**PASSAGE FOR REVIEW:**
Roadwater is a village  south-west of Williton, on the northern edge of the Exmoor National Park, in Somerset, England.

History
The village was formerly known as Rode and had a mill by 1243. During the 18th and 19th centuries there were a large number of mills set beside the Washford River. Manor Mills survives and has been designated by English Heritage as a Grade II listed building.

An Ebenezer Chapel was built in 1842, which was succeeded by the current Methodist chapel in 1907 as part of a strong temperance movement which began in 1868 under the influence of the Trevelyans of Nettlecombe. The mission church and school of St Luke were opened in the 1880s.

It has links via its own railway station, with the West Somerset Mineral Railway, which transported iron ore in the 19th century from the Brendon Hills to Watchet on the coast.

More recent history is demonstrated in the restoration of a World War II pillbox.

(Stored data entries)
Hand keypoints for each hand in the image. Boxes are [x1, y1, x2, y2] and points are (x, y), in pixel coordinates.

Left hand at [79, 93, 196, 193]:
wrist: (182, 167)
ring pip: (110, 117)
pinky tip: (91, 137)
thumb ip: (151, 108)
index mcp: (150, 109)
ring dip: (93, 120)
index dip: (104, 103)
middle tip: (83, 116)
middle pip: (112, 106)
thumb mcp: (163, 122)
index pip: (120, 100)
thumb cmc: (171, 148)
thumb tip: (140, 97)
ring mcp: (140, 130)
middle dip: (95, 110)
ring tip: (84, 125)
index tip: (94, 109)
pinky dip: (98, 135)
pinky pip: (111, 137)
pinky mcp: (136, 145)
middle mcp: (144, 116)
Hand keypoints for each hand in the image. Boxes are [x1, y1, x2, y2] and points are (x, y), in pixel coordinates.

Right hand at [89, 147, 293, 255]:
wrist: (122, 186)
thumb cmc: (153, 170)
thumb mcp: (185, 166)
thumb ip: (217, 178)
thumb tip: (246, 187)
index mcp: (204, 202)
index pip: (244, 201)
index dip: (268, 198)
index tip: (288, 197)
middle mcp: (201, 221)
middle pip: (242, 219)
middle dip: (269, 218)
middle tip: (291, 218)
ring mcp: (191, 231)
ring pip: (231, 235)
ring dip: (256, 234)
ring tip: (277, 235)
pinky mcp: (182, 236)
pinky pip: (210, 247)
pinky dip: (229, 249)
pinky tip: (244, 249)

**TASK 1:** Reproduce word for word everything in the passage on Roadwater from "Roadwater is a" down to "on the coast.".
**TASK 2:**
Answer these questions using the passage on Roadwater:
(a) By what year did the village have a mill?
(b) In what year was the current Methodist chapel built?
(c) What did the West Somerset Mineral Railway transport in the 19th century, and between which places?
These entries are separate material and are unrelated to the passage on Roadwater.

**RESULT 1:**
Roadwater is a village  south-west of Williton, on the northern edge of the Exmoor National Park, in Somerset, England.

History
The village was formerly known as Rode and had a mill by 1243. During the 18th and 19th centuries there were a large number of mills set beside the Washford River. Manor Mills survives and has been designated by English Heritage as a Grade II listed building.

An Ebenezer Chapel was built in 1842, which was succeeded by the current Methodist chapel in 1907 as part of a strong temperance movement which began in 1868 under the influence of the Trevelyans of Nettlecombe. The mission church and school of St Luke were opened in the 1880s.

It has links via its own railway station, with the West Somerset Mineral Railway, which transported iron ore in the 19th century from the Brendon Hills to Watchet on the coast.

**RESULT 2:**
(a) 1243
(b) 1907
(c) Iron ore, from the Brendon Hills to Watchet on the coast